Orbital mixing angles $\theta$ in strained films and bulk $\mathrm{o}\text{−}R{\mathrm{MnO}}_3$ vs the radius of the $R$ cation $r_R$. Bulk samples are shown by empty circles, and experimentally measured strained films by filled circles. For $\mathrm{o}\text{−}{\mathrm{LuMnO}}_3$, the triangles denote calculations for hypothetical films which are compressively strained in the $ac$ plane by the same amount but in the opposite direction as the experimentally measured tensile strained films. The 26-nm $\mathrm{o}\text{−}{\mathrm{LuMnO}}_3$ film and the corresponding inverse case are highlighted in gray; the 104-nm film and the inverse case are in black. Compressive strain within the $ac$ planes of the $\mathrm{o}\text{−}R{\mathrm{MnO}}_3$ films is shown by the violet color; tensile strain is indicated by the blue color.
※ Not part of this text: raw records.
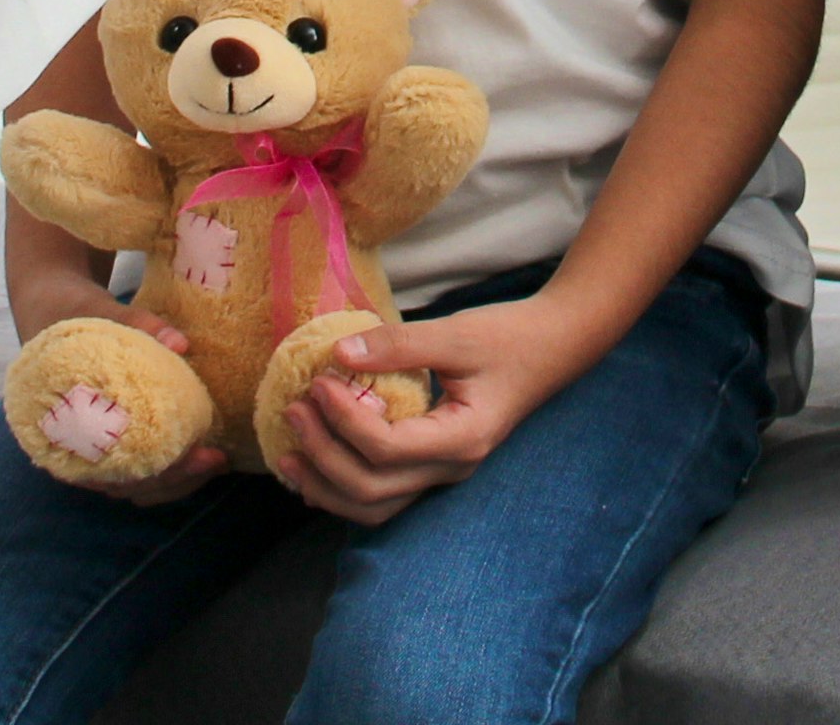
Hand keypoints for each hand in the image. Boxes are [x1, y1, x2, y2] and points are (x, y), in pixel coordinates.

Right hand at [8, 259, 226, 504]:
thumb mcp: (97, 311)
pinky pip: (132, 471)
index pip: (115, 471)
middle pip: (128, 486)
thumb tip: (182, 344)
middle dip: (177, 480)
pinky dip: (163, 472)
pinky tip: (194, 457)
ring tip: (214, 462)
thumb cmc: (69, 313)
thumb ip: (137, 325)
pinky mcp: (101, 442)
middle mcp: (71, 448)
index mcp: (62, 424)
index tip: (201, 456)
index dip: (162, 472)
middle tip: (217, 459)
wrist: (46, 306)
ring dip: (173, 482)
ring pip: (132, 486)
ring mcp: (87, 450)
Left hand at [271, 297, 598, 525]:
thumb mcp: (455, 333)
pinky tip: (315, 466)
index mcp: (462, 439)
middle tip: (293, 410)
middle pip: (372, 490)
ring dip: (326, 485)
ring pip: (374, 506)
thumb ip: (398, 345)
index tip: (317, 381)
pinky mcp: (432, 465)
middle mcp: (452, 468)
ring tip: (288, 454)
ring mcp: (442, 473)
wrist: (550, 348)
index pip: (387, 449)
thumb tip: (338, 354)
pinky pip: (382, 493)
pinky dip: (343, 488)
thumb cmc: (507, 338)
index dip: (343, 420)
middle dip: (323, 455)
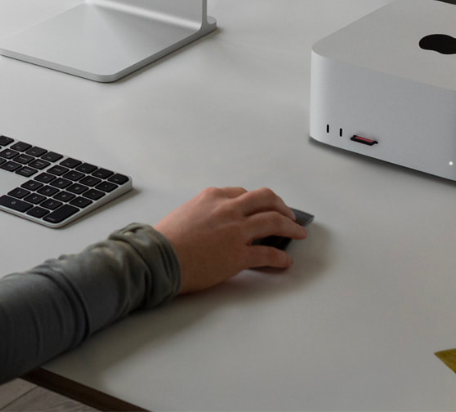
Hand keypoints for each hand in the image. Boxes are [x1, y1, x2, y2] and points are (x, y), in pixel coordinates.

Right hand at [154, 186, 306, 293]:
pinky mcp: (239, 255)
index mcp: (214, 197)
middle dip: (282, 207)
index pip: (244, 193)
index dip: (259, 201)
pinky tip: (285, 261)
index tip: (264, 207)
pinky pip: (268, 254)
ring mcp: (236, 231)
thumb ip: (205, 213)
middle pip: (266, 200)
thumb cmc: (165, 239)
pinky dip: (281, 258)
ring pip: (274, 221)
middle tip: (289, 215)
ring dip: (291, 226)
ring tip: (298, 232)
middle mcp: (228, 209)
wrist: (158, 257)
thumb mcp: (186, 213)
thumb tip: (215, 223)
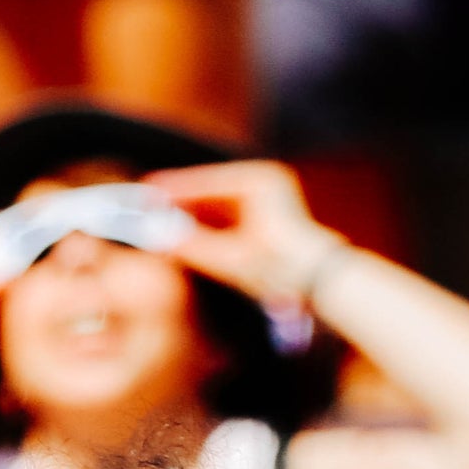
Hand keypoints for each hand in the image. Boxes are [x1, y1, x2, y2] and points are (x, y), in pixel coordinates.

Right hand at [145, 160, 344, 305]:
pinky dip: (205, 231)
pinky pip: (225, 222)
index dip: (173, 192)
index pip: (205, 183)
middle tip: (147, 214)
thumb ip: (194, 246)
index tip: (146, 195)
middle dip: (178, 208)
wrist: (322, 287)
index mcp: (258, 180)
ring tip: (160, 228)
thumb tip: (159, 236)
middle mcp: (263, 184)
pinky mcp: (264, 222)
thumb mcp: (233, 258)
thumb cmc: (288, 269)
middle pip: (208, 195)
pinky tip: (184, 239)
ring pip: (215, 210)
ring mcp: (265, 202)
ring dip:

The dashed lines connecting the data points for bulk $\mathrm{o}\text{−}R{\mathrm{MnO}}_3$ are guides to the eye.

Figure 9

Calculated exchange coupling constants vs the radius of the $R$ cation: Panels (a)–(d) show the Heisenberg exchanges $J_c$, $J_{ab}$, $J_b$, and $J_{3nn}$, respectively; panel (e) shows the biquadratic in-plane exchanges $B_{ab}$, and panel (f) shows the four-spin ring couplings $K_c$. Bulk samples are indicated by the empty circles, and experimentally measured strained films are shown by the filled circles. For $\mathrm{o}\text{−}{\mathrm{LuMnO}}_3$, the triangles denote the hypothetical films which are compressively strained in the $ac$ plane by the same amount but opposite direction as experimentally measured tensile strained films. The $\mathrm{o}\text{−}{\mathrm{LuMnO}}_3$ 26-nm film and the corresponding inverse case are highlighted in gray, and the 104- and inv104-nm cases are in black. Compressive strain within the $ac$ planes of the $\mathrm{o}\text{−}R{\mathrm{MnO}}_3$ films is shown by the violet color, and tensile strain is given by the blue color. The dashed line connecting the data points for the bulk $\mathrm{o}\text{−}R{\mathrm{MnO}}_3$ is used to guide the eye.

Figure 10

Experimentally determined and calculated modulation vectors of the ground-state magnetic phases in bulk and strained $\mathrm{o}\text{−}R{\mathrm{MnO}}_3$. Panel (a) shows $q_b$ for bulk $\mathrm{o}\text{−}R{\mathrm{MnO}}_3$, and panel (b) shows that for the films of $\mathrm{o}\text{−}R{\mathrm{MnO}}_3$. Black circles indicate experimentally determined (exp.) $q_b$, and purple circles denote calculated $q_b$ (MC). The gray circle in panel (b) indicates the experimentally measured $q_b$ in the 26-nm film of ${\mathrm{LuMnO}}_3$, and the green circle shows the calculated $q_b$ for this film; the $q_b$ values for the 104-nm ${\mathrm{LuMnO}}_3$ film are shown with the usual black (measured) or purple (calculated with MC) circles (note that the purple circle at $q_b=0.5$ is obscured by the green circle). $q_b$ is in reciprocal lattice units.

Figure 11

Theoretically identified lowest energy magnetic phases in 26- and 104-nm films of $\mathrm{o}\text{−}{\mathrm{LuMnO}}_3$. Panel (a) shows the magnetic unit cell for H-AFM order (crystallographic $\mathrm{o}\text{−}{\mathrm{LuMnO}}_3$ unit cell is doubled along the $b$ axis); panel (b) shows the magnetic unit cell for I-AFM order (crystallographic unit cell is doubled along $b$ and $c$ directions). Mn ions are highlighted in purple; red arrows indicate Mn spins. Lu and O ions are not shown.